His pop finishes (helped by all the flying hair) are what get the "cute" votes from the crowd, though. And this weekend, he started something else new and cute. When I asked him to come front, in both classes, he stood up on his hind legs and walked around to front. Everyone was asking me how I taught him to do it. ...I didn't, and he's never done it before. I don't know if it will become a regular part of his repertoire or not. He certainly got enough poitive feedback from the crowd that it might!:biggrin1:


----------



## unjugetito (Jan 2, 2011)

What a ham!! He definitely has the showmanship part down. 

I may have to finagle my way onto Tom's waiting list next time I get hit by IWAP syndrome :biggrin1:


----------



## ClaireVoyant (Jan 26, 2012)

krandall said:


> Everyone was asking me how I taught him to do it. ...I didn't, and he's never done it before. I don't know if it will become a regular part of his repertoire or not.
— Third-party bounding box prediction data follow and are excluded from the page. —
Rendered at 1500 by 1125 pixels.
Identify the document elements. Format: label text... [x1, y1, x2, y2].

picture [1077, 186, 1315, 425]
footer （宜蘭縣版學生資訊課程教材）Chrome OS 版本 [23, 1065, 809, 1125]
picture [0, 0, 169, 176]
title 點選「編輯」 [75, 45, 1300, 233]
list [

He certainly got enough poitive feedback from the crowd that it might!:biggrin1:


He's a true STAR!


----------



## LunasMom (Sep 11, 2011)

Oh Karen, how fantastic! You look so happy in his title photo and Kodi looks like he's saying "Oh psah. It was nothing." I am going to look at the video tonight.


----------



## LunasMom (Sep 11, 2011)

Ok so I couldn't wait until later. I am awestruck. He has a permanent attention on you! But I can understand what you meant about how you felt in the recall from his new friends. His training shows in the video but the recall was not just training--it was pure love.


----------



## krandall (Jun 11, 2009)

Thanks, everyone! Carol, the recall is partly love, I'm sure, but it's also lots and LOTS of repetitive training... calling him back to me, giving him a cookie and releasing him THOUSANDS of times over the last 2 1/2 years.<g>

As far as Rally is concerned, he doesn't think it's a big deal, because to him, the whole thing is a big game!


----------



## Cindi (Sep 5, 2011)

Karen,
Congratulations! Really nice handling and performance.


----------



## Becky Chittenden (Feb 4, 2009)

Congratulations!! I am a bit behind in reading (watching) but loved the video. I've stwearded rally and considered it for Inky after she had her puppies. Now, I think spot would like it, but not until I show him to a CH. Oh, spot is Oliver's littermate (Inky/Hank litter) and we'll have to wait until the bad haircut grows out .


----------



## krandall (Jun 11, 2009)

Thanks, Becky! Actually a lot of people do breed and Rally (or formal obedience) at the same time. The dogs figure out pretty quickly what the rules are in each ring. Most people have specific collars that they ONLY use for breed or ONLY use for Obedience to help the dogs differentiate.


----------



## davetgabby (Dec 29, 2007)

That a girl Karen. Gettin better with age. LOL


----------



## krandall (Jun 11, 2009)

davetgabby said:


> That a girl Karen. Gettin better with age. LOL


Him anyway!ound:


----------